━━ Information shown ━━

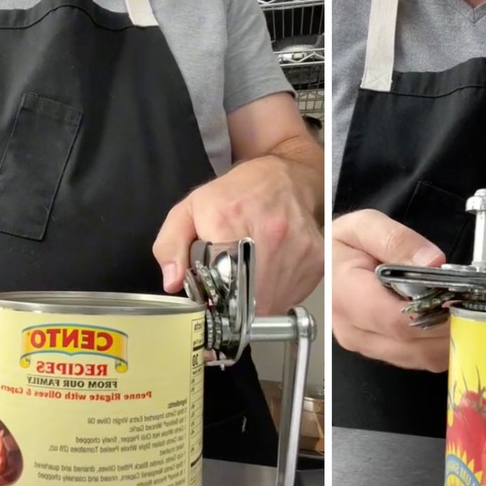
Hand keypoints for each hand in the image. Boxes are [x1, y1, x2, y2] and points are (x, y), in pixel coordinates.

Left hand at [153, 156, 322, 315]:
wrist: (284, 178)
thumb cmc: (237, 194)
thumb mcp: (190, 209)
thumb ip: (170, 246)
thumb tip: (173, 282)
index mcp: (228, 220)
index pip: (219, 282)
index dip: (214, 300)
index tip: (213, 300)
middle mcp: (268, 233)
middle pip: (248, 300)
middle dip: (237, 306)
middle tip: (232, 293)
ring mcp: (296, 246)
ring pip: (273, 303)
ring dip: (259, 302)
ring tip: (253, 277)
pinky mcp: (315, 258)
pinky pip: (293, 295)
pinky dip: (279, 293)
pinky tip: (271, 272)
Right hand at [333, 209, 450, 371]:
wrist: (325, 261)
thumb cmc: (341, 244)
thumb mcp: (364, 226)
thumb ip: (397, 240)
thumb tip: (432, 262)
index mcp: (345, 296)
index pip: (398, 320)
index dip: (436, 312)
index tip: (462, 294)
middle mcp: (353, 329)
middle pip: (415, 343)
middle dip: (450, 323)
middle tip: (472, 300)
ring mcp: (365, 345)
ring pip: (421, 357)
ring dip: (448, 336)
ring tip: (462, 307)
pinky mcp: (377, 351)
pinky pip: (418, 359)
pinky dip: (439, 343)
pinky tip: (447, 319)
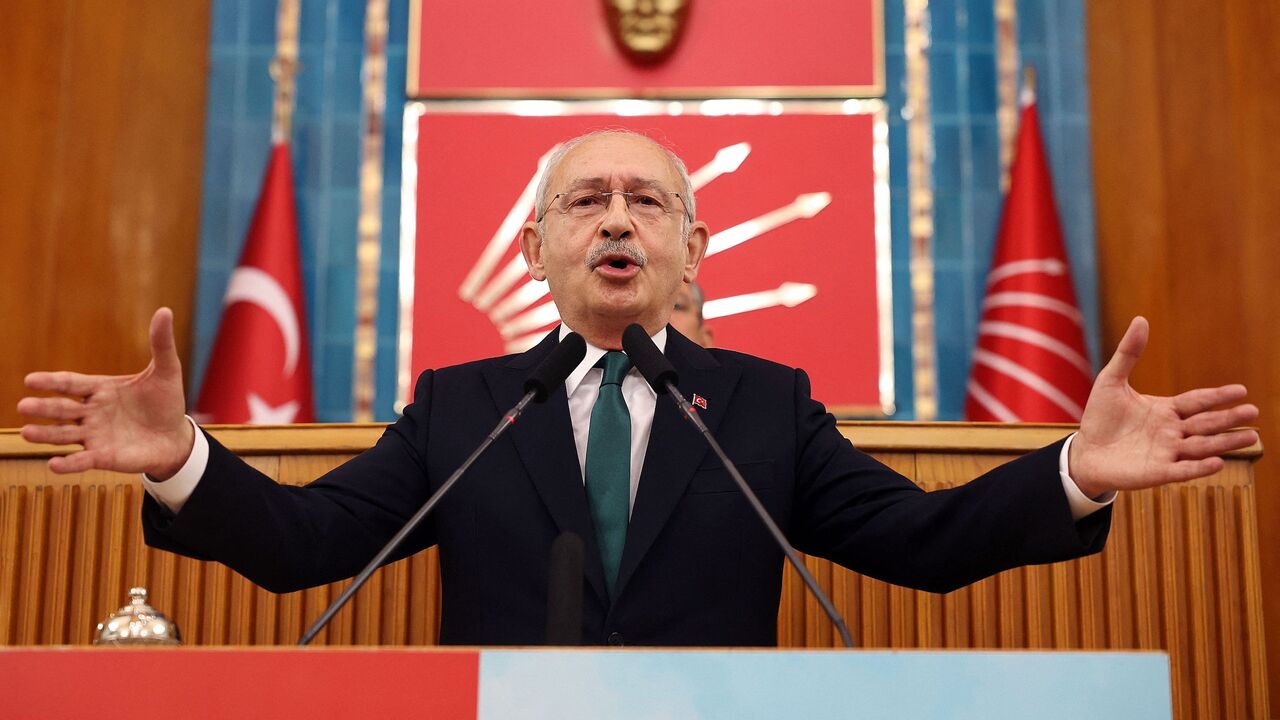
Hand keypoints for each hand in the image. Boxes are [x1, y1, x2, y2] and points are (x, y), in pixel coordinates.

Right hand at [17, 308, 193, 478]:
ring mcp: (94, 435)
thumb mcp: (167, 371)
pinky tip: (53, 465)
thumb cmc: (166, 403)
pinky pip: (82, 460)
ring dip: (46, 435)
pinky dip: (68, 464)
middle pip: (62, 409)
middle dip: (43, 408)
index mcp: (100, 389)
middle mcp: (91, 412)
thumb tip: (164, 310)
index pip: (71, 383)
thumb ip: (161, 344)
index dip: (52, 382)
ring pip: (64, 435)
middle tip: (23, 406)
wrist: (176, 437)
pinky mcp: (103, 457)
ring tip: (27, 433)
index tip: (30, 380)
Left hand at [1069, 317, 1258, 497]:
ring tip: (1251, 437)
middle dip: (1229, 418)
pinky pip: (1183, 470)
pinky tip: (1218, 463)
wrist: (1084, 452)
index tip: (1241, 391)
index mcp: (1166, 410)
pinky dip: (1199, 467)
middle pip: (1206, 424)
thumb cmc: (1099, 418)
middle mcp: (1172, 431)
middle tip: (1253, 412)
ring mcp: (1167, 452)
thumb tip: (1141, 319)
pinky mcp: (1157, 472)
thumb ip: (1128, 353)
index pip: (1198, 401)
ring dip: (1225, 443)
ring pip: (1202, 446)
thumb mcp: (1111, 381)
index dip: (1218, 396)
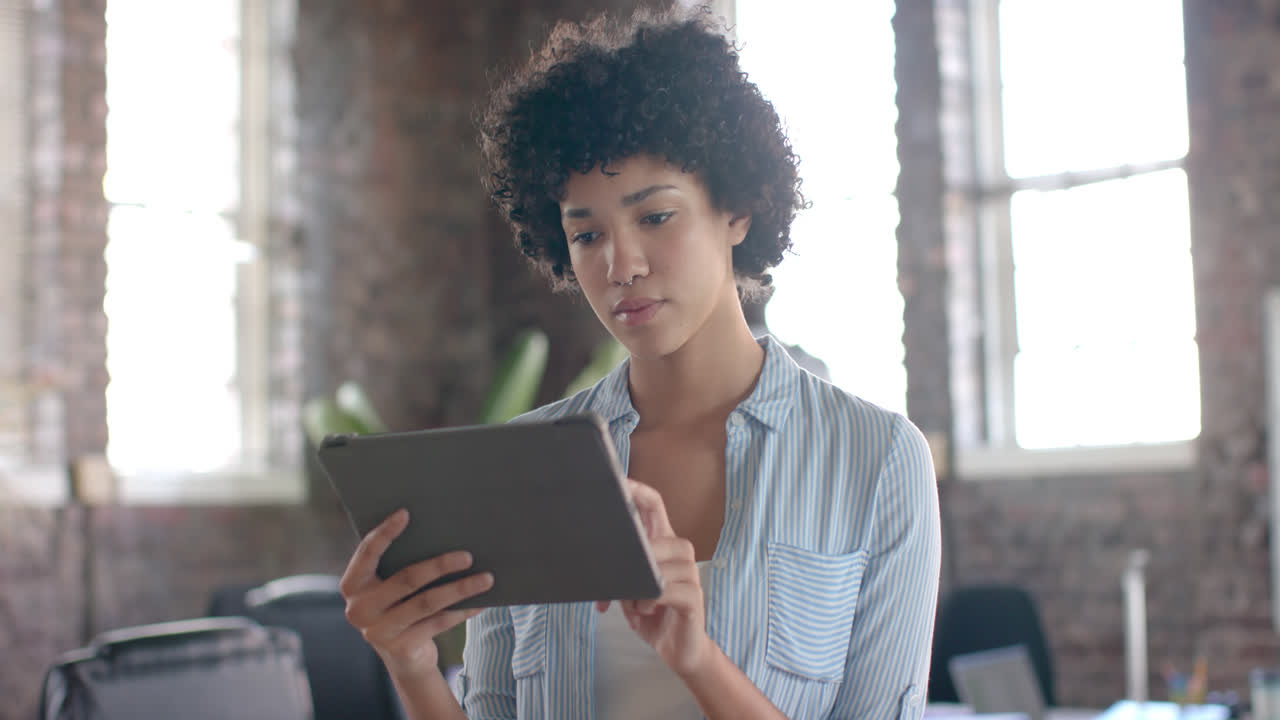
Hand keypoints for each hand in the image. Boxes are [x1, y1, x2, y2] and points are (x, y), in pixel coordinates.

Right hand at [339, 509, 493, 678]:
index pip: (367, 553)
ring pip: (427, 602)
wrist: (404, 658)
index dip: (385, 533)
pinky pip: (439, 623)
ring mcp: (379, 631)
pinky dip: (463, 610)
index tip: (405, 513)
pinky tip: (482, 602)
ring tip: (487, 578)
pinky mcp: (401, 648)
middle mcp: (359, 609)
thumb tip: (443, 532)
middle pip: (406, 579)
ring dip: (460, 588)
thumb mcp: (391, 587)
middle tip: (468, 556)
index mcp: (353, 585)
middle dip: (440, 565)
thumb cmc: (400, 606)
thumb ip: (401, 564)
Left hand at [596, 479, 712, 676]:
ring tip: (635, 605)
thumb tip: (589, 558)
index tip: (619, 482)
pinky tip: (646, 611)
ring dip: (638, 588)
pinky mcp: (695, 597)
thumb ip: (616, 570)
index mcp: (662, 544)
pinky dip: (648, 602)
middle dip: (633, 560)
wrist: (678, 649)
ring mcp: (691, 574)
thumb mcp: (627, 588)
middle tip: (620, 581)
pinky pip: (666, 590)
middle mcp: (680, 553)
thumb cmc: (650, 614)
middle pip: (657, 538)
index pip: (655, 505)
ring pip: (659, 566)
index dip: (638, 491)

━━━
━━ Information shown ━━

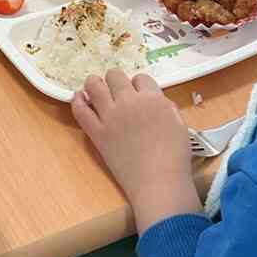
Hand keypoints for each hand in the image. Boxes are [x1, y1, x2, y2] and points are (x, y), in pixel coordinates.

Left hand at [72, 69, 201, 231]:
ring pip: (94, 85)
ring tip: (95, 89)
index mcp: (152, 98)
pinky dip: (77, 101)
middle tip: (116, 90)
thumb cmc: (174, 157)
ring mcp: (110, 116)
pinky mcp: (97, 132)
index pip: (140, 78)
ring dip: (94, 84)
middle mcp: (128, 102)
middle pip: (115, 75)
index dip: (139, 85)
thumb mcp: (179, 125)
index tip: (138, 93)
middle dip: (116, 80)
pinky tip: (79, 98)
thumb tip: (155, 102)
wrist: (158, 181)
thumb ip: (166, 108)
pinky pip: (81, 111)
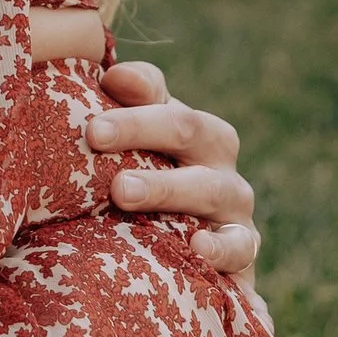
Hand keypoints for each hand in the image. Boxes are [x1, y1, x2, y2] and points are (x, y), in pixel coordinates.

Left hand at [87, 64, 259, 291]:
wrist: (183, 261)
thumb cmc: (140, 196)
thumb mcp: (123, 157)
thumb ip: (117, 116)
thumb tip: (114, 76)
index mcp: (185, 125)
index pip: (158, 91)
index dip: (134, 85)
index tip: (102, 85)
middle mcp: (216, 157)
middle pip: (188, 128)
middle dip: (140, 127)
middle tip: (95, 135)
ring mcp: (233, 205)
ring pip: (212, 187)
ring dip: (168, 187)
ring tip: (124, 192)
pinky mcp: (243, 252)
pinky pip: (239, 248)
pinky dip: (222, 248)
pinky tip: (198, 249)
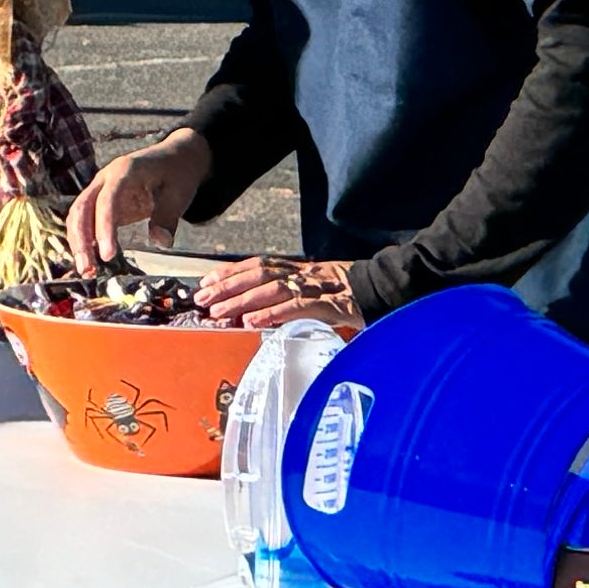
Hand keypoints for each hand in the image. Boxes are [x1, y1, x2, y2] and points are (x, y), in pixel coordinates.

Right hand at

━━━
━━ Information shown ━━

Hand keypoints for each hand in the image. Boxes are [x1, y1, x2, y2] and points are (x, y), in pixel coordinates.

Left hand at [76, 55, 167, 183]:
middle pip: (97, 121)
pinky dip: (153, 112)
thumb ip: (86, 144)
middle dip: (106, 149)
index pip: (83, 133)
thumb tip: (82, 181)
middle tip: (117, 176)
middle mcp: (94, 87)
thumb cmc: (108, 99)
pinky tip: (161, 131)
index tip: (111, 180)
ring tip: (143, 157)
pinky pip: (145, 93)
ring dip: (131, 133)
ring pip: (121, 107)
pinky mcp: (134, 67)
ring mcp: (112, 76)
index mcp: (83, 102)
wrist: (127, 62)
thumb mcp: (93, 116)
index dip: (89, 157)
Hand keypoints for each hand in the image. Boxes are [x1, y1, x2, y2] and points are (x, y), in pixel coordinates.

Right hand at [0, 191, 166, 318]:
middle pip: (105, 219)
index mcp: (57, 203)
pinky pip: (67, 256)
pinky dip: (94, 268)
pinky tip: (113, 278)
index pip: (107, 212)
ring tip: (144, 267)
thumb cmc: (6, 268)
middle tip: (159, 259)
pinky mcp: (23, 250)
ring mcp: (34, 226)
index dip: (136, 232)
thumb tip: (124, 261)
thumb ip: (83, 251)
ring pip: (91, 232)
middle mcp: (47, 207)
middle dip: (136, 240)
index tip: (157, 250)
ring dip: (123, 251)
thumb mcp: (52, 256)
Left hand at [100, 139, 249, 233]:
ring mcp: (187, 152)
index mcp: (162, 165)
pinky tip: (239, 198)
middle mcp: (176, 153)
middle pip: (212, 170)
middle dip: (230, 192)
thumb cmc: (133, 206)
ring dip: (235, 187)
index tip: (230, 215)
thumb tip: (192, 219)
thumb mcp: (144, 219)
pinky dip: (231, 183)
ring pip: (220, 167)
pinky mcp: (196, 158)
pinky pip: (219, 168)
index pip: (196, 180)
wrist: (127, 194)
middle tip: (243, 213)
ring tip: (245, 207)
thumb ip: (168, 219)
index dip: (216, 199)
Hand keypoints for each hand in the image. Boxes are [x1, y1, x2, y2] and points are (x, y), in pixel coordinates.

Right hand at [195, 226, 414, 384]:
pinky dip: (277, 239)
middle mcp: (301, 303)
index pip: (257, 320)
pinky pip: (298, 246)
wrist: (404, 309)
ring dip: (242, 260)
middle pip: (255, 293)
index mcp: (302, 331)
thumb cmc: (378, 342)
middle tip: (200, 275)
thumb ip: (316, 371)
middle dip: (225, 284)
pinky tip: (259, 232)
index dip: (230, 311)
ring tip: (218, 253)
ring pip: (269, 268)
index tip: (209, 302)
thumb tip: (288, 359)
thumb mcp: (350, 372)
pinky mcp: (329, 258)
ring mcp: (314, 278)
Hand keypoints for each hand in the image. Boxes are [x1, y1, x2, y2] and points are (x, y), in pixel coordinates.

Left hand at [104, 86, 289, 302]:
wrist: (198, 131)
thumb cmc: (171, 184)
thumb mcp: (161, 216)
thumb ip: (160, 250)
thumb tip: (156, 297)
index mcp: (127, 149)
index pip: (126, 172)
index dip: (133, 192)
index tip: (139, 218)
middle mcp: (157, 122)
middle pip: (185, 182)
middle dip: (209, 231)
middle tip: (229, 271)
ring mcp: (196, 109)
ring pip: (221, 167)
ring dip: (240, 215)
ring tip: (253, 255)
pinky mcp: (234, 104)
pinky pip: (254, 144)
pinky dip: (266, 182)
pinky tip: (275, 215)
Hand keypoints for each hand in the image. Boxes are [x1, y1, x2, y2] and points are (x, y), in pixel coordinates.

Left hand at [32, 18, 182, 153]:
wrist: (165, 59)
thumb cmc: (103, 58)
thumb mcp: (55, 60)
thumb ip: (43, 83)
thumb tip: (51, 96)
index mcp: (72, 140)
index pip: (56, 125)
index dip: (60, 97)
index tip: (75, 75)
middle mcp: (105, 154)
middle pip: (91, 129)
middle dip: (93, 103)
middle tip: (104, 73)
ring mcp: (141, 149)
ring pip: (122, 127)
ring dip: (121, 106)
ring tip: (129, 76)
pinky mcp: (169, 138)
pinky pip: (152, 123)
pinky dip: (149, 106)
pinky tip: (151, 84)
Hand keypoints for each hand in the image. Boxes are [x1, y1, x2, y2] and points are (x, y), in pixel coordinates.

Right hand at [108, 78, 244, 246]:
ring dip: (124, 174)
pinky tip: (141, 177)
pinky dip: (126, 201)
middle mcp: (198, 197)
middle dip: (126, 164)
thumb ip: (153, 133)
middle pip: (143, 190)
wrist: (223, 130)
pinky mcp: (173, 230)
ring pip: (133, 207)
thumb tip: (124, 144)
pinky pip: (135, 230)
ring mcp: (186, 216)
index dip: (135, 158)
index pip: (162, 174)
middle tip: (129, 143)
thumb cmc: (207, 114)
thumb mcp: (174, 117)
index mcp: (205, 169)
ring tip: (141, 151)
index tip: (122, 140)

━━━

__Exercise brief__:
Can you repeat, word for word, every line above from the one containing "ring pip: (273, 303)" down to the one containing "thumb mcp: (364, 226)", including both?

__Task answer__:
ring pip: (273, 303)
ring dip: (259, 302)
ring tip: (253, 277)
pinky mcp: (315, 258)
pinky pip: (293, 295)
pinky dip: (279, 293)
pinky tip: (271, 272)
Right hand at [333, 209, 450, 371]:
wrist: (325, 261)
thumb cmc: (341, 244)
thumb mcp: (364, 226)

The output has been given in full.